June 25, 2017, Israel
It was Friday night and I just walked out of the synagogue. When I am at services time stands still. We recite the same words we have reciting for thousands of years, and in the same tune. There are no e mails, no whatsUp, no headaches, time stands still. Even thinking of business is forbidden, for a very good reason. Peace. Shalom. The Sabbath peace.
I am delighted to see my friend Shmuel who just concluded services at the synagogue next to mine, we chat a while as we wait for Eliyahu. Always nice to have someone to share the walk home.
"How are things?" He asks, "Did your group go home?"
Yes, the Tour and Train group, a truly wonderful group has gone home and now it is recovery time, quiet time.
I tell Shmuel it was a very successful group and I hope I managed to maintain the image of tranquility in the face of daily challenges; flights delayed, connections missed, misunderstandings about rooms, wifi, air-conditioning, arranging daily food, changing bus schedules etc all while trying to teach techniques that will save lives and conduct inspirational tours.
So Shmuel says to me, "But you are the Grand Master and the Grand Master is always calm, nothing can disturb the tranquility".
Not sure if he was joking.
Two stories come to mind. My dear friend, a rabbi from Los Angeles, is visiting Israel. I have the honor of driving him around Jerusalem. He tells me of his inspirational meetings with leading rabbis; he discussed mysticism with one rabbi, delved into the secrets of esoteric writings with another. He heard a Talmud lesson from an aged rabbi. He is high on spirituality.
And then it all comes crashing down. We stop by to pick up his wife. He begins to tell her of his meetings, he is full of excitement. She asks, did you confirm our flights home with El Al? Did you pick up our daughters' dress for the wedding tonight from the cleaners as I asked you five times? Did you remember to do...
The rabbi has not done any of these things, he lost himself in the excitement of his spiritual quests. His wife is, well, hard to put into words but he asked me to leave at that point. He said there are certain things the disciple should not see.
Many years earlier I went to see another rabbi, one of the great rabbis of Jerusalem. I was a young man and had been going through some spiritual troubles, I needed some guidance. I can picture like yesterday sitting in his office while waiting for him to conclude an phone call. I heard a lot of "Oys" and the phrase "Agmas nefesh", the Hebrew/Yiddish expression for untold aggravation.
Now I understand, the rabbi was personally responsible for an international organization, its funding, paying countless bills, reaching out to donors. Of course he faced untold aggravation. He concluded his phone call and said, "How can I help you?"
He helped me more than I knew at the time. He was a true master of life, of reality training. The truth is that reality is harsh, we will get hit, we will suffer some blows, we will feel pain and aggravation.

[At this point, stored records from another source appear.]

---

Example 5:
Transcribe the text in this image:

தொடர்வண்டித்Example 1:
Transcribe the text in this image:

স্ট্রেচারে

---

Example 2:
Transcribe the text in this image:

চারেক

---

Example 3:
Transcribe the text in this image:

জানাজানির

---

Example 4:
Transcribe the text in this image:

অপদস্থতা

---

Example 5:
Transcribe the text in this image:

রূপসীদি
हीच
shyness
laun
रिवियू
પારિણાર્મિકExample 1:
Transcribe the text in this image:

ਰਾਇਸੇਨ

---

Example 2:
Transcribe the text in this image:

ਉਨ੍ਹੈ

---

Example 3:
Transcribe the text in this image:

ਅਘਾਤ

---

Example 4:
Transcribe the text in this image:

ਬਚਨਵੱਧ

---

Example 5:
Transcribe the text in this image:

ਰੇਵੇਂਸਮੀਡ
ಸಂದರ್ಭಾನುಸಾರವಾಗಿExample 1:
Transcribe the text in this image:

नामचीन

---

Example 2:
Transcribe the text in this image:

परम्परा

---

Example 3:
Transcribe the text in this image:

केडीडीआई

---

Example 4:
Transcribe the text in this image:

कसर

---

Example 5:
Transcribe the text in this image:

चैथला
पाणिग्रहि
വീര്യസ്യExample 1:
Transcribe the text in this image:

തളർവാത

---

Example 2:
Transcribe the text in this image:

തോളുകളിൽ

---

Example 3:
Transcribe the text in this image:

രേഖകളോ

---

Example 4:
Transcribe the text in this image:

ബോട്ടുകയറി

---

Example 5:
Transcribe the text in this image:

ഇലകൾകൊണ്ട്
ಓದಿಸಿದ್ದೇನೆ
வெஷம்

No one is above this. The monk may seem tranquil and at peace but when he hears, "Visit to the temple are down 40% from last year, we can't pay our bills!" he may not be so very tranquil.

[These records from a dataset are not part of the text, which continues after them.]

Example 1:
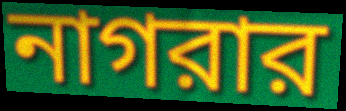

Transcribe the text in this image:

নাগরার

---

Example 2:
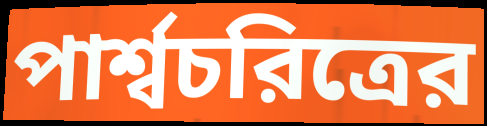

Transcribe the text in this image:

পার্শ্বচরিত্রের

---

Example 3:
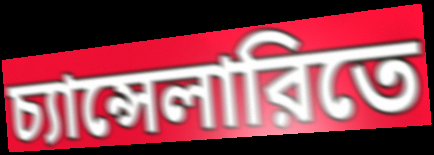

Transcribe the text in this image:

চ্যান্সেলারিতে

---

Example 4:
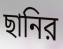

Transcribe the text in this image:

ছানির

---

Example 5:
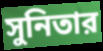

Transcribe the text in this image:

সুনিতারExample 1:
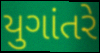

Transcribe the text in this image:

યુગાંતરે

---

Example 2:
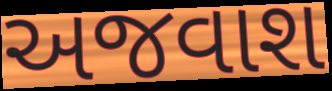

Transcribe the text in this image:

અજવાશ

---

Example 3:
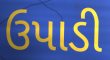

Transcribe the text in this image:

ઉપાડી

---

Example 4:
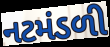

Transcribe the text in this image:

નટમંડળી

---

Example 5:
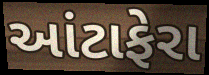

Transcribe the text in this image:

આંટાફેરા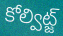
కోల్విట్జ్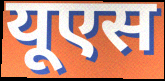
यूएस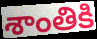
శాంతికి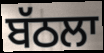
ਬੱਠਲਾ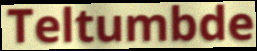
TeltumbdeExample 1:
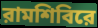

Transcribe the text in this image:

রামশিবিরে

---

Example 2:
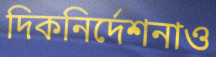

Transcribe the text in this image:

দিকনির্দেশনাও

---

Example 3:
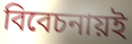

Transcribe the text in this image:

বিবেচনায়ই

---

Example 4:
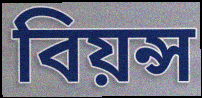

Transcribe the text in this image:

বিয়ন্স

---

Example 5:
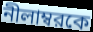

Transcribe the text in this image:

নীলাম্বরকে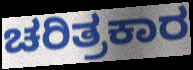
ಚರಿತ್ರಕಾರ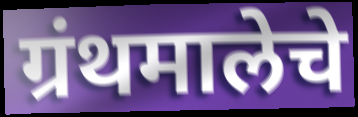
ग्रंथमालेचे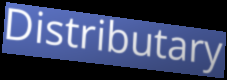
Distributary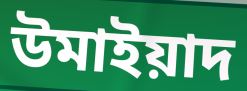
উমাইয়াদ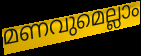
മണവുമെല്ലാംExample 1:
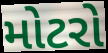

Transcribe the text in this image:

મોટરો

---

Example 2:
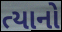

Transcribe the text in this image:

ત્યાનો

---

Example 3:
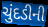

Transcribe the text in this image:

ચુંદડીની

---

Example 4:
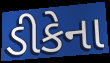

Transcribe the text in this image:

ડીકેના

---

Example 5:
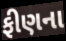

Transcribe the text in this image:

ફીણના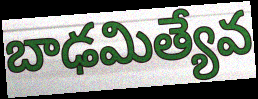
బాఢమిత్యేవ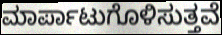
ಮಾರ್ಪಾಟುಗೊಳಿಸುತ್ತವೆ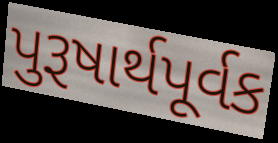
પુરૂષાર્થપૂર્વકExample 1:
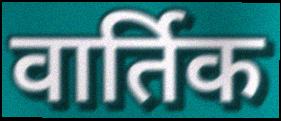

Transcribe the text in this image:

वार्तिक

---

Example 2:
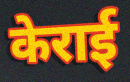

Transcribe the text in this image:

केराई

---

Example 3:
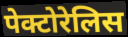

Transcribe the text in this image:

पेक्टोरेलिस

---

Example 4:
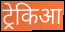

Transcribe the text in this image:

ट्रेकिआ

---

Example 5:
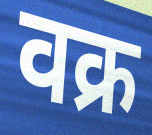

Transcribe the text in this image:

वक्रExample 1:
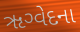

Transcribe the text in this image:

ૠગ્વેદના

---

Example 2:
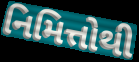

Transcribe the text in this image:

નિમિત્તોથી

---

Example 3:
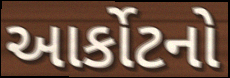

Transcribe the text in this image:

આર્કોટનો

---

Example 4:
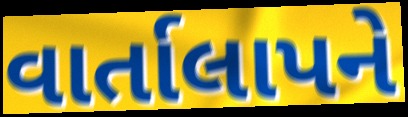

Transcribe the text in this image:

વાર્તાલાપને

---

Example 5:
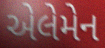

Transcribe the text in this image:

એલેમેન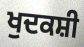
ਖੁਦਕਸ਼ੀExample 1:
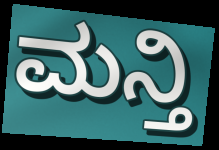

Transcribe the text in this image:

ಮನ್ತಿ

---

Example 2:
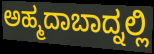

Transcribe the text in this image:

ಅಹ್ಮದಾಬಾದ್ನಲ್ಲಿ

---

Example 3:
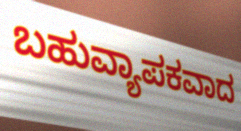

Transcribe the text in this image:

ಬಹುವ್ಯಾಪಕವಾದ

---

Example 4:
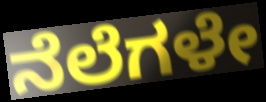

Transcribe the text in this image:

ನೆಲೆಗಳೇ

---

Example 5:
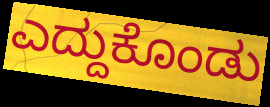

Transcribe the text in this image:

ಎದ್ದುಕೊಂಡು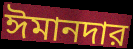
ঈমানদারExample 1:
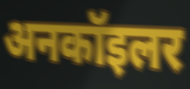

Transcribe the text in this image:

अनकॉइलर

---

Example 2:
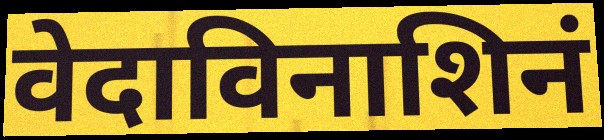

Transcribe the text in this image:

वेदाविनाशिनं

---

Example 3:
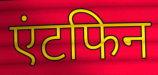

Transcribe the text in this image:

एंटफिन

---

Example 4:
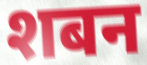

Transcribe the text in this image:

शबन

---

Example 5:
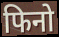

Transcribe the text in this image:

फिनो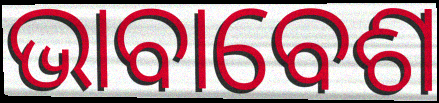
ଭାବାବେଶ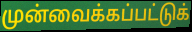
முன்வைக்கப்பட்டுக்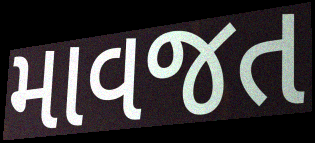
માવજત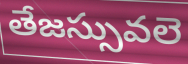
తేజస్సువలెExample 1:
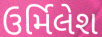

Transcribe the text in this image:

ઉર્મિલેશ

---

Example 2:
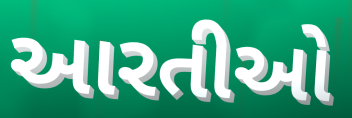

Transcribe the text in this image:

આરતીઓ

But we adjust. We face these problems, accept these problems and then deal with them. We do not deny the aggravation, we do not deny that it affects us, but we deal with it.

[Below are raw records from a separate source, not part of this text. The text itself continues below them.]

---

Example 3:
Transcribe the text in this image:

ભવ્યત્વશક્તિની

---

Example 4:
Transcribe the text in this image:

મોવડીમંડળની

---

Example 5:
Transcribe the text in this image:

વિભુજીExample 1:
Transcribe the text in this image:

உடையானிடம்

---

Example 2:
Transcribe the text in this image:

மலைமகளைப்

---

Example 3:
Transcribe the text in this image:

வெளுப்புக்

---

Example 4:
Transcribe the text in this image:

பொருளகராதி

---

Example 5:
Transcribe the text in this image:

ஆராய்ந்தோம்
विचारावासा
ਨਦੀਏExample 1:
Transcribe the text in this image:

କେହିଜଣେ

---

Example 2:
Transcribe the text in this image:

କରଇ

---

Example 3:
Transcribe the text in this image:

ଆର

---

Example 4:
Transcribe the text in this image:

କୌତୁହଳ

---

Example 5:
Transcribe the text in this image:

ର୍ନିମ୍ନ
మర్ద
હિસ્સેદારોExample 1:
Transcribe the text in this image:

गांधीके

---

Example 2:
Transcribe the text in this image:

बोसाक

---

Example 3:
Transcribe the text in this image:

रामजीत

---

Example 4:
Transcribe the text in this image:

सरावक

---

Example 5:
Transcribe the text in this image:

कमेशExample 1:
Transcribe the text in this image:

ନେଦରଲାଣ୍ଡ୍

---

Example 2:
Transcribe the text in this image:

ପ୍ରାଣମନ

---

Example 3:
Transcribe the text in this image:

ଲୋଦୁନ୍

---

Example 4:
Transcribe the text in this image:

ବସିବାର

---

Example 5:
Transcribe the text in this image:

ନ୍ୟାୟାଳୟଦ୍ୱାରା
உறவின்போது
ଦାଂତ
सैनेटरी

During the recent trip there were many surprises, not always pleasant ones. A change of plan was called for, extra expenses. The clock is ticking, an executive decision must be paid. That is life. That is truth.
And so it is with Krav Maga self defense. Things do not go as planed so we keep things simple, and we adjust and adapt while sticking to our concepts. Fancy moves are out, this is reality.
We will be caught by surprise, our plans will be disrupted, and we must train accordingly. This is the truth, even a great spiritual leader will face aggravation, no one is above it, but we face it with a relaxed calm, we know we can handle it. We are ready for this.
The rabbi in the second story has passed on but he left a multi story building facing the site of the Holy Temple of Jerusalem. In it thousands of students from all over the world study the holy books daily, money is not a criteria.
Yes we face aggravation, Agmas nefesh, but we know how to handle it.